Get Funnel Metrics in Place
While a 100% accurate attribution model is a pipe dream (pun intended,) especially for brands selling to large enterprises, you as the marketer need to have a system in place to track the lead generation to sales process. At minimum, you should have the ability to measure “first touch” and “last touch” and have an agreement with both the CRO and CFO that these are the metrics that they too can bless. The goal here is to build some predictability into the budgeting process, such that total marketing spend translates into the desired quantity of qualified leads.
Forget About MQLs
Several CMOs have stopped reporting on marketing qualified leads (MQLs) because these can create a false sense of accomplishment within the marketing team. Instead, these CMOs are shifting the emphasis to either sales qualified leads (SQLs) or pipeline (confirmed account opportunities). These metrics ensure that the marketing team delivers predictable results AND never loses sight of the ultimate objective of their demand generating activities: to drive organizational revenue.
Align Remit with Sales
One CMO shared a hard-earned lesson from his first presentation to a board of directors. At the meeting, he extolled the incredible lead generating efforts from marketing, to which a board member responded, “if your numbers are correct, then the sales team must be screwing up because we’re not hitting our overall sales goals.” It took that CMO a long time to rebuild his relationship with the head of sales, and he vowed to never again present data without having 100% advanced agreement with sales.
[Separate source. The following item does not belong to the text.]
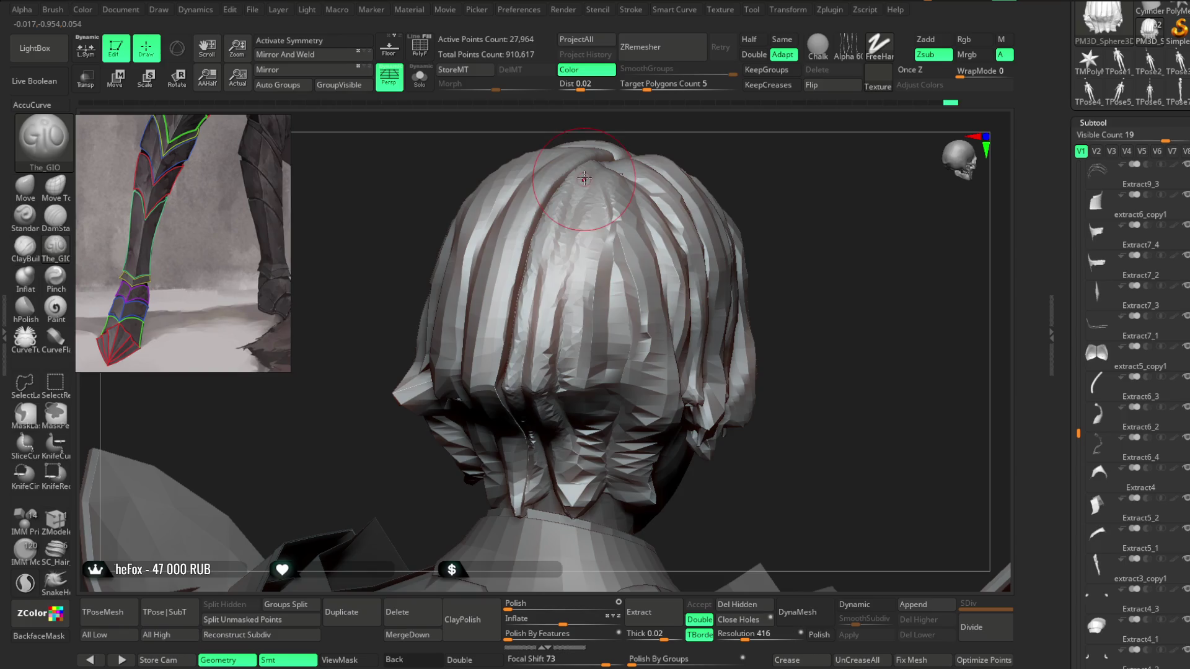
pyautogui.moveTo(703, 157); pyautogui.dragTo(682, 136, button='right')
Turn Experiments into Big Bets
Several CMOs shared they allocated 10-20% of their annual budget to various types of tests with the hope that one or two might be worthy of larger investments down the road. Another CMO preferred a “big bets” approach, in which the marketing organization commits to one big experiment that could result in a massive payout. The examples provided included committing to a vertical-only approach, investing in conversational marketing software, and ABM software that tracks intent signals.
Renegade Thinkers Live, our livestreaming show, features three “huddlers” every other week discussing the most pressing issues of the day. In the middle of the show, we do a gin tasting, challenging our taste buds to identify the best blend of botanicals. Like marketing, there is no perfect gin, but some efforts come pretty darn close. And to that pursuit, we say, cheers!